Exercise prompt :: Because the images are not wanted, restate every line below word for word without them.

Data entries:
────────
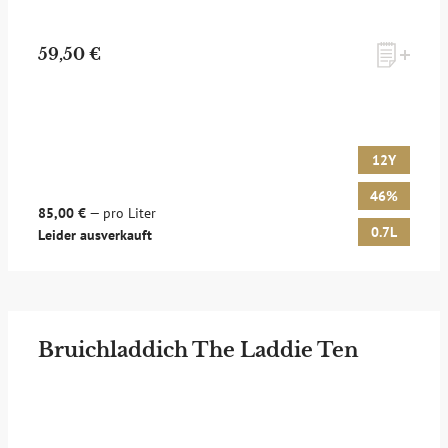
59,50 €
12Y
46%
85,00 €
— pro Liter
0.7L
Leider ausverkauft
Bruichladdich The Laddie Ten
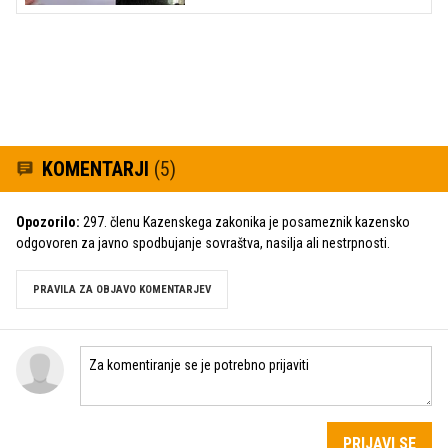
KOMENTARJI
(5)
Opozorilo:
297. členu Kazenskega zakonika je posameznik kazensko
odgovoren za javno spodbujanje sovraštva, nasilja ali nestrpnosti.
PRAVILA ZA OBJAVO KOMENTARJEV
PRIJAVI SE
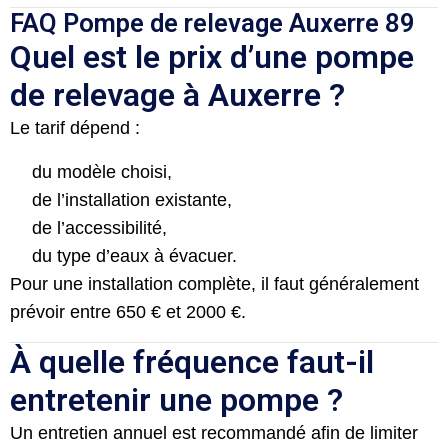
FAQ Pompe de relevage Auxerre 89
Quel est le prix d’une pompe
de relevage à Auxerre ?
Le tarif dépend :
du modèle choisi,
de l’installation existante,
de l’accessibilité,
du type d’eaux à évacuer.
Pour une installation complète, il faut généralement
prévoir entre 650 € et 2000 €.
À quelle fréquence faut-il
entretenir une pompe ?
Un entretien annuel est recommandé afin de limiter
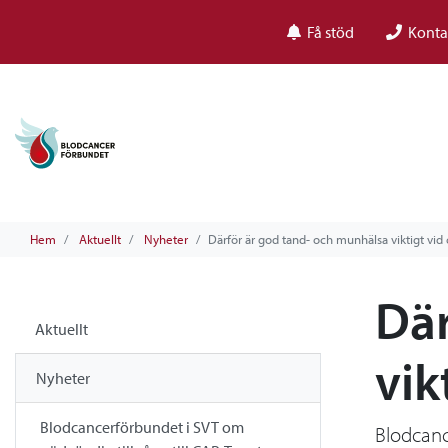
Få stöd
Konta
Hem
Aktuellt
Nyheter
Därför är god tand- och munhälsa viktigt vi
Där
Aktuellt
vik
Nyheter
Blodcancerförbundet i SVT om
Blodcanc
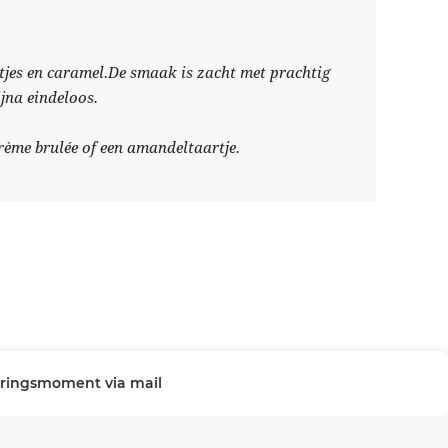
tjes en caramel.De smaak is zacht met prachtig
jna eindeloos.
rème brulée of een amandeltaartje.
veringsmoment via mail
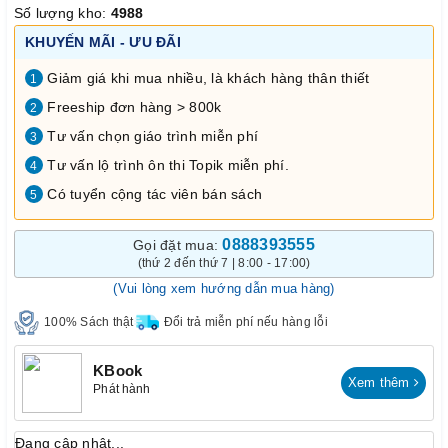
Số lượng kho:
4988
KHUYẾN MÃI - ƯU ĐÃI
Giảm giá khi mua nhiều, là khách hàng thân thiết
1
Freeship đơn hàng > 800k
2
Tư vấn chọn giáo trình miễn phí
3
Tư vấn lộ trình ôn thi Topik miễn phí.
4
Có tuyển cộng tác viên bán sách
5
0888393555
Gọi đặt mua:
(thứ 2 đến thứ 7 | 8:00 - 17:00)
(Vui lòng xem hướng dẫn mua hàng)
100% Sách thật
Đổi trả miễn phí nếu hàng lỗi
KBook
Xem thêm
Phát hành
Đang cập nhật...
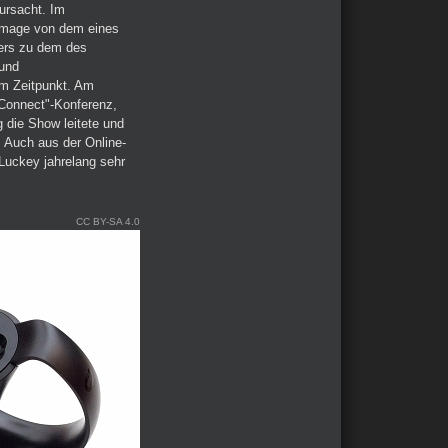
ursacht. Im
 Image von dem eines
ers zu dem des
 und
em Zeitpunkt. Am
 Connect"-Konferenz,
 die Show leitete und
. Auch aus der Online-
Luckey jahrelang sehr
CC BY-SA 4.0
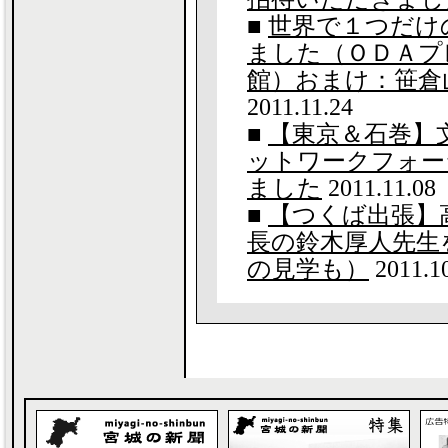
■
世界で１つだけ
ました（ＯＤＡプ
館）おまけ：笹倉山＋L
2011.11.24
■
【東京＆石巻】
ットワークフォー
ました
2011.11.08
■
【つくば出張】
長の鈴木厚人先生
の見学も）
2011.1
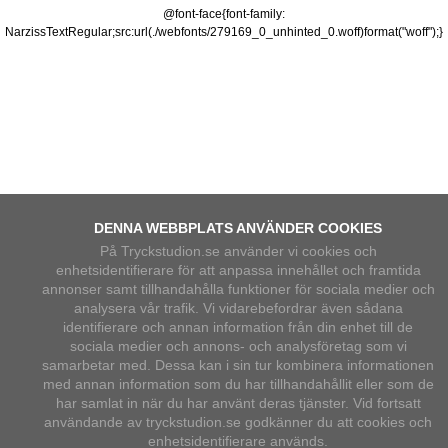
@font-face{font-family:
NarzissTextRegular;src:url(./webfonts/279169_0_unhinted_0.woff)format("woff");
}
DENNA WEBBPLATS ANVÄNDER COOKIES
På Tryckstudion.se använder vi cookies och
enhetsidentifierare för att anpassa innehållet och framtida
annonser samt tillhandahålla funktioner för sociala medier och
analysera vår trafik. Vi vidarebefordrar även sådana
identifierare och annan information från din enhet till de
sociala medier och annons- och analysföretag som vi
samarbetar med. Dessa kan i sin tur kombinera informationen
med annan information som du har tillhandahållit eller som de
har samlat in när du har använt deras tjänster. Vid fortsatt
användande av tryckstudion.se godkänner du att cookies och
enhetsidentifierare används.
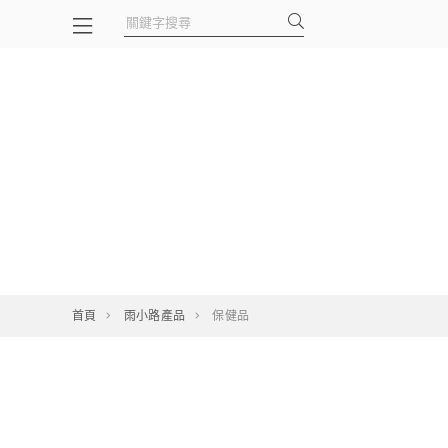
首頁
雨小路產品
保健品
────────
Written solution ::
59,50 €
12Y
46%
85,00 €
— pro Liter
0.7L
Leider ausverkauft
Bruichladdich The Laddie Ten
KOMENTARJI
(5)
Opozorilo:
297. členu Kazenskega zakonika je posameznik kazensko
odgovoren za javno spodbujanje sovraštva, nasilja ali nestrpnosti.
PRAVILA ZA OBJAVO KOMENTARJEV
PRIJAVI SE
FAQ Pompe de relevage Auxerre 89
Quel est le prix d’une pompe
de relevage à Auxerre ?
Le tarif dépend :
du modèle choisi,
de l’installation existante,
de l’accessibilité,
du type d’eaux à évacuer.
Pour une installation complète, il faut généralement
prévoir entre 650 € et 2000 €.
À quelle fréquence faut-il
entretenir une pompe ?
Un entretien annuel est recommandé afin de limiter
Få stöd
Konta
Hem
Aktuellt
Nyheter
Därför är god tand- och munhälsa viktigt vi
Där
Aktuellt
vik
Nyheter
Blodcancerförbundet i SVT om
Blodcanc
tjes en caramel.De smaak is zacht met prachtig
jna eindeloos.
rème brulée of een amandeltaartje.
veringsmoment via mail
Số lượng kho:
4988
KHUYẾN MÃI - ƯU ĐÃI
Giảm giá khi mua nhiều, là khách hàng thân thiết
1
Freeship đơn hàng > 800k
2
Tư vấn chọn giáo trình miễn phí
3
Tư vấn lộ trình ôn thi Topik miễn phí.
4
Có tuyển cộng tác viên bán sách
5
0888393555
Gọi đặt mua:
(thứ 2 đến thứ 7 | 8:00 - 17:00)
(Vui lòng xem hướng dẫn mua hàng)
100% Sách thật
Đổi trả miễn phí nếu hàng lỗi
KBook
Xem thêm
Phát hành
Đang cập nhật...
ursacht. Im
 Image von dem eines
ers zu dem des
 und
em Zeitpunkt. Am
 Connect"-Konferenz,
 die Show leitete und
. Auch aus der Online-
Luckey jahrelang sehr
CC BY-SA 4.0
■
世界で１つだけ
ました（ＯＤＡプ
館）おまけ：笹倉山＋L
2011.11.24
■
【東京＆石巻】
ットワークフォー
ました
2011.11.08
■
【つくば出張】
長の鈴木厚人先生
の見学も）
2011.1
@font-face{font-family:
NarzissTextRegular;src:url(./webfonts/279169_0_unhinted_0.woff)format("woff");
}
DENNA WEBBPLATS ANVÄNDER COOKIES
På Tryckstudion.se använder vi cookies och
enhetsidentifierare för att anpassa innehållet och framtida
annonser samt tillhandahålla funktioner för sociala medier och
analysera vår trafik. Vi vidarebefordrar även sådana
identifierare och annan information från din enhet till de
sociala medier och annons- och analysföretag som vi
samarbetar med. Dessa kan i sin tur kombinera informationen
med annan information som du har tillhandahållit eller som de
har samlat in när du har använt deras tjänster. Vid fortsatt
användande av tryckstudion.se godkänner du att cookies och
enhetsidentifierare används.
首頁
雨小路產品
保健品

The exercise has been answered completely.